I don't think LLM for coding productivity is all hype but I think for the people who "see the magic" there are many illusions here similar to those who fall prey to an MLM pitch.
You can see all the claims aren't necessarily unfounded, but the lack of guaranteed reproducibility leaves the door open for many caveats in favor of belief for the believer and cynicism for everybody else.
For the believers if it's not working for one person, it's a skill issue related to providing the best prompt, the right rules, the perfect context and so forth. At what point is this a roundabout way of doing it yourself anyway?
It's important to always maintain the developer role, don't ever surrender it.
Edit: In concrete terms the workflow is to allow Copilot to make changes, see what's broken, fix those, review the diff against the goal, simplify the changes, etc, and repeat, until the overall task is done. All hands off.
The hard parts of engineering have always been decision making, socializing, and validating ideas against cold hard reality. But writing code just got easier so let's do that instead.

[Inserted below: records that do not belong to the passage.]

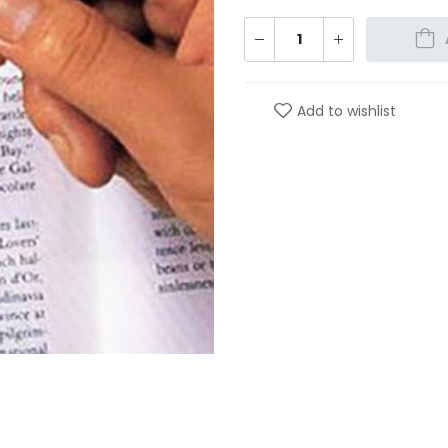
Add to wishlist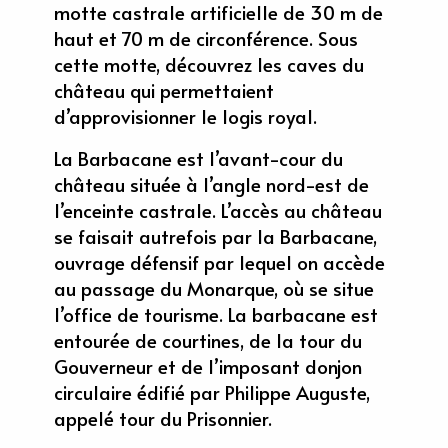
motte castrale artificielle de 30 m de
haut et 70 m de circonférence. Sous
cette motte, découvrez les caves du
château qui permettaient
d’approvisionner le logis royal.
La Barbacane est l’avant-cour du
château située à l’angle nord-est de
l’enceinte castrale. L’accès au château
se faisait autrefois par la Barbacane,
ouvrage défensif par lequel on accède
au passage du Monarque, où se situe
l’office de tourisme. La barbacane est
entourée de courtines, de la tour du
Gouverneur et de l’imposant donjon
circulaire édifié par Philippe Auguste,
appelé tour du Prisonnier.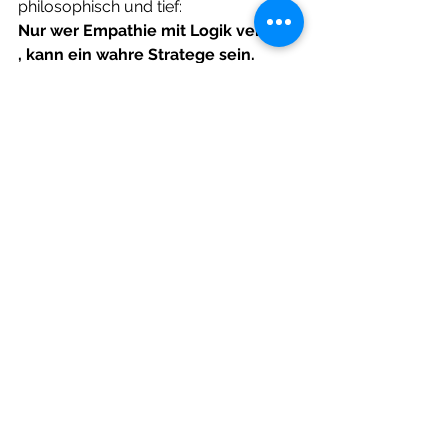
philosophisch und tief:
Nur wer Empathie mit Logik vereint 
, kann ein wahre Stratege sein.
Der Stratege von Kriwa - 
Literarische Fantasy von Diana 
Ecker Hardcover
€34.00
Jetzt kaufen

Prior to LLMs writing 10 lines of code might have been a really productive day, especially if we were able to thoughtfully avoid writing 1,000 unnecessary lines. LLMs do not change this.

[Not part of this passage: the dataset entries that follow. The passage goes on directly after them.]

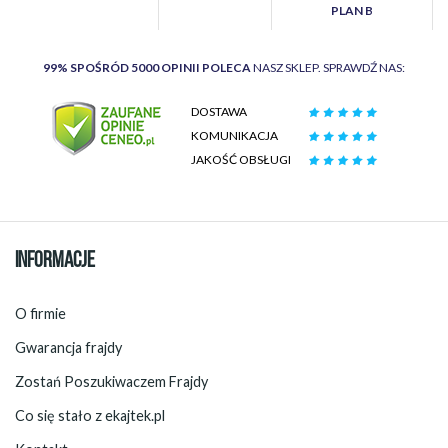
PLAN B
99% SPOŚRÓD 5000 OPINII POLECA
NASZ SKLEP. SPRAWDŹ NAS:
DOSTAWA
KOMUNIKACJA
JAKOŚĆ OBSŁUGI
INFORMACJE
O firmie
Gwarancja frajdy
Zostań Poszukiwaczem Frajdy
Co się stało z ekajtek.pl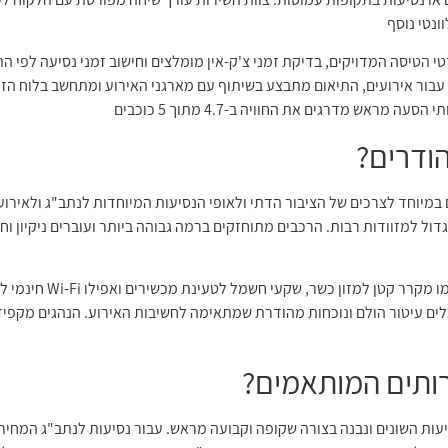
ונטי נוסף
י הטיסה המדויקים, בדיקת זמני צ'ק-אין מומלצים וחישוב זמני נסיעה לפי ה
 עבור אירועים, התיאום מתבצע בשיתוף עם מארגני האירוע ומתחשב בלוח הז
ודרים?
יוחד לצרכים של הציבור הדתי ולאופי הנסיעות המיוחדות לנתב"ג ולאירועים
 גדול למזוודות רבות. הרכבים מתוחזקים ברמה גבוהה ביותר ועוברים ניקיון וח
חלק מהרכבים מצוידים בשירו
לים עיטור הולם ונוכחות מהודרת שמתאימה לחשיבות האירוע. הנהגים מקפי
ותים המותאמים?
עות השונים ונבנה בצורה שקופה וקבועה מראש. עבור נסיעות לנתב"ג המחי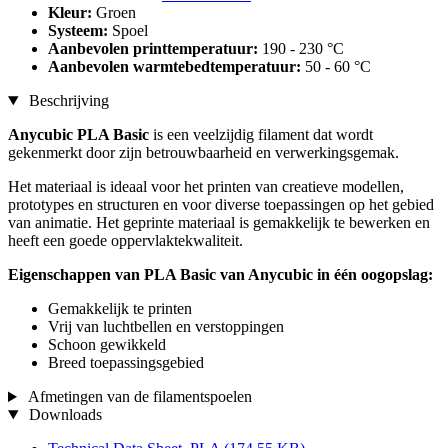
Kleur:
Groen
Systeem:
Spoel
Aanbevolen printtemperatuur:
190 - 230 °C
Aanbevolen warmtebedtemperatuur:
50 - 60 °C
Beschrijving
Anycubic PLA Basic
is een veelzijdig filament dat wordt
gekenmerkt door zijn betrouwbaarheid en verwerkingsgemak.
Het materiaal is ideaal voor het printen van creatieve modellen,
prototypes en structuren en voor diverse toepassingen op het gebied
van animatie. Het geprinte materiaal is gemakkelijk te bewerken en
heeft een goede oppervlaktekwaliteit.
Eigenschappen van PLA Basic van Anycubic in één oogopslag:
Gemakkelijk te printen
Vrij van luchtbellen en verstoppingen
Schoon gewikkeld
Breed toepassingsgebied
Afmetingen van de filamentspoelen
Downloads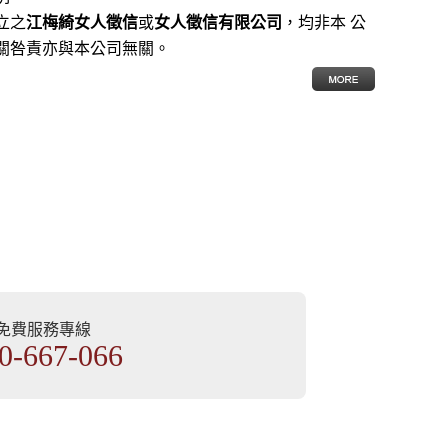
立之
江梅綺女人徵信
或
女人徵信有限公司
，均非本 公
關咎責亦與本公司無關。
部免費服務專線
0-667-066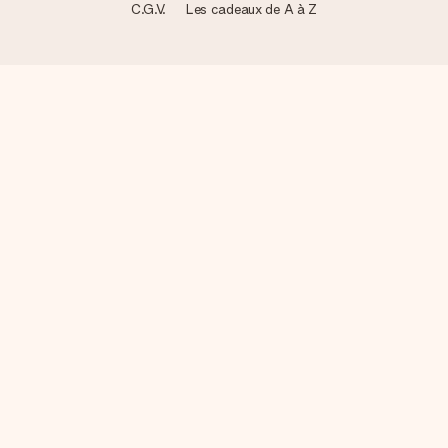
C.G.V.
Les cadeaux de A à Z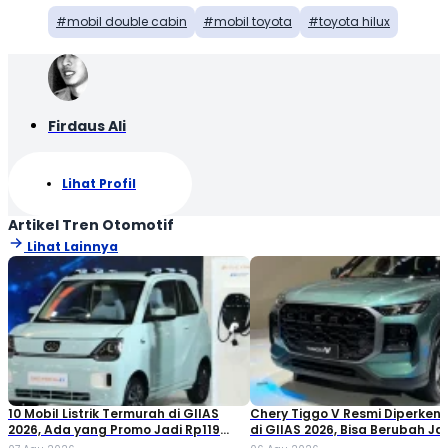
mobil double cabin
mobil toyota
toyota hilux
Firdaus Ali
Lihat Profil
Artikel Tren Otomotif
Lihat Lainnya
10 Mobil Listrik Termurah di GIIAS
Chery Tiggo V Resmi Diperken
2026, Ada yang Promo Jadi Rp119
di GIIAS 2026, Bisa Berubah Ja
Jutaan!
Double Cabin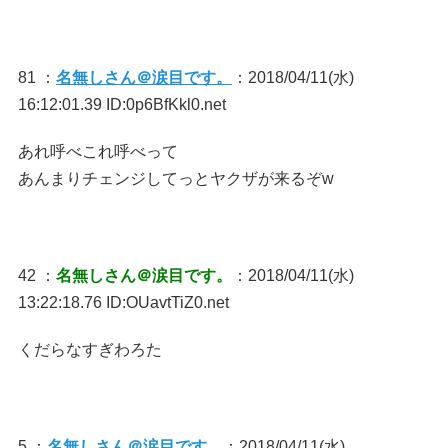
81 ：
名無しさん＠涙目です。
：2018/04/11(水)
16:12:01.39 ID:0p6BfKkl0.net
あれ呼べこれ呼べって
あんまりチェンジしてっとヤクザが来るぞw
42 ：
名無しさん＠涙目です。
：2018/04/11(水)
13:22:18.76 ID:OUavtTiZ0.net
くだらなすぎわろた
5 ：
名無しさん＠涙目です。
：2018/04/11(水)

At first I was very enthusiastic and thought Codex is helping me multiplex myself. But you actually spend so much time trying to explain Codex the most obvious things and it gets them wrong all the time in some kind of nuanced way that in the end you spend more time doing things via Codex than by hand.
So I also dialed back Codex usage and got back to doing many more things by hand again because its just so much faster and much more predictable time-wise.
I don’t have it write of my Python firmware or Elixir backend stuff.
What I do let it rough in is web front end stuff. I view the need for and utility of LLMs in the html/css/tailwind/js space as an indictment of complexity and inconsistency. It’s amazing that the web front end stuff has just evolved over the years, organically morphing from one thing to another, but a sound well engineered simple-is-best set of software it is not. And in a world where my efforts will probably work in most browser contexts, no surprise that I’m willing to mix in a tool that will make results that will probably work. A mess is still a mess.
I wrote about it: https://kamens.com/blog/code-with-ai-the-hard-way
Whether someone’s litmus test is well-developed is another matter.